I missili sorvolano indifferentemente gli oceani o i deserti. Sono in grado di trasportare gli ordigni da un punto all’altro del mondo, in tempi irrilevanti per qualsiasi calcolo umano diverso da quello strategico-militare. Cosicché la loro gittata non è un fatto tecnico, bensì politico. Lo è perché obbliga a ripensare la distanza spaziale e temporale che separa sicurezza e insicurezza, esistenza e sopravvivenza: «Se l’Europa diventerà una minaccia, siamo pronti a incrementare la gittata dei nostri missili fino a oltre duemila chilometri», ha detto il generale iraniano Hossein Salami, vice capo delle Guardie della rivoluzione. Egli ha così illustrato un fatto essenziale: “chiudere” la distanza fisica significa “chiudere” gli spazi politici, trasformare la lontananza in vicinanza. La logica del missile è grottesca perché trasforma la coesistenza in deterrenza e riduce la convivenza all’urgenza. Questo spiega l’importanza vitale del problema nucleare nell’età dei missili.

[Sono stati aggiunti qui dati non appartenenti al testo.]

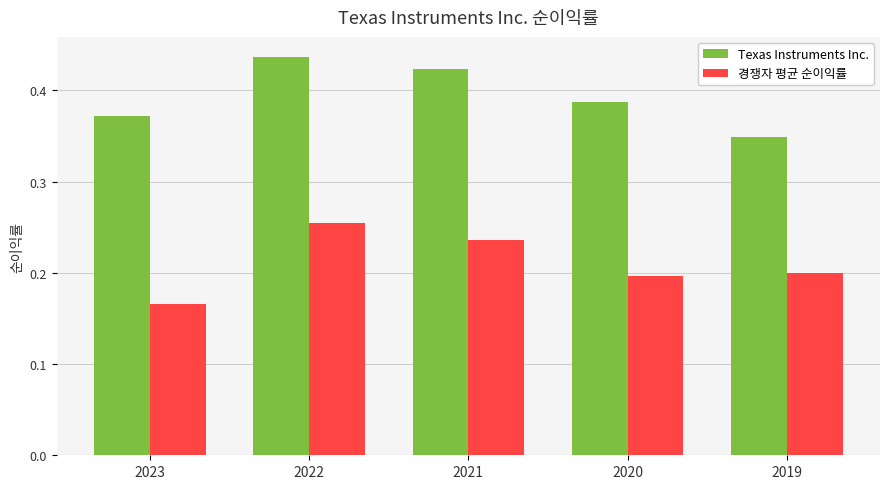

Which series changed the most between 2023 and 2020?

경쟁자 평균 순이익률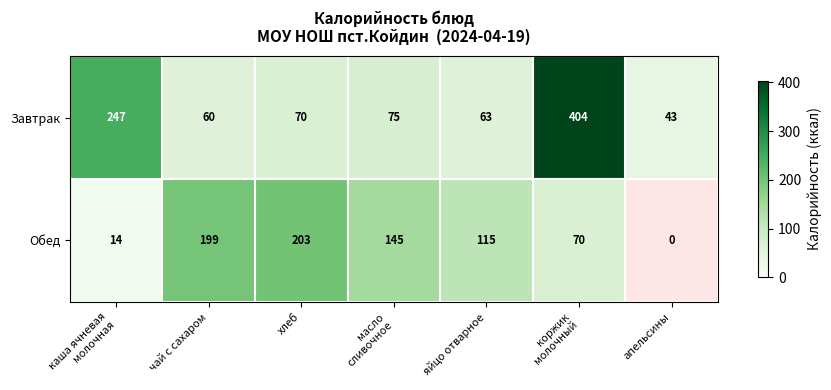

List the series in order of their overall mean, lowest first.

Обед, Завтрак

Oggi, ai tempi nostri, risalta un fatto: la decadenza dell’energia nucleare per l’uso civile si accompagna alla persistenza della potenza nucleare nell’uso politico. Sotto questo profilo si direbbe che la scoperta di Enrico Fermi riguardi ormai sempre meno il benessere e sempre più la sopravvivenza. Se è così la storia sembra aver beffato gli apologeti del progresso tecnologico. «Storia: il sistema planetario nell’era termonucleare»; così Raymond Aron intitolava la terza parte di Pace e guerra tra le nazioni. L’umanità vive ancora quella storia indifferente al passaggio del tempo. La vivrà fin quando gli ordigni nucleari e il tentativo di procurarseli scompariranno dalle equazioni politico-strategiche, così come stanno scomparendo le centrali nucleari dai calcoli economici dei loro costruttori. Ciò potrebbe accadere grazie al disarmo nucleare totale o all’obsolescenza atomica, quelle ipotesi di scuola utili per la loro astrazione. Gli Stati non aboliranno quest’arma come non hanno mai abolito il pugnale d’ordinanza, e la sua obsolescenza segnerebbe solo la comparsa di sistemi d’arma ancor più distruttivi. Nel frattempo le potenze nucleari e i loro alleati – Italia compresa – si rifiutano di firmare il primo Trattato per la proibizione delle armi nucleari e nel settembre scorso hanno disertato i negoziati ufficiali. Non hanno cambiato idea dopo la ratifica della Santa Sede, Thailandia e Guyana; neppure lo faranno semmai gli altri cinquanta firmatari decidessero di seguire lo Stato del Papa.
Gli Stati – tutti, alcuni, o uno solo – non cederanno le armi nucleari prima di scomparire. La ragione è ormai semplice e intuitiva. La chiarì per l’ennesima volta e con la massima urgenza Oleksander Somarskly, ambasciatore ucraino a Teheran, parlando il 16 marzo 2014: «È stato un grave errore smantellare nel 1994 le testate nucleari. Se non l’avessimo fatto la Russia non avrebbe occupato la Crimea». Dal fronte orientale dell’Europa, ancora incendiato, è giunta così la rinnovata lezione di quelli che credono all’arma suprema per sopravvivere nella giungla dei «gelidi mostri». Le ragioni della forza hanno sempre i propri interpreti, anche tra i deboli.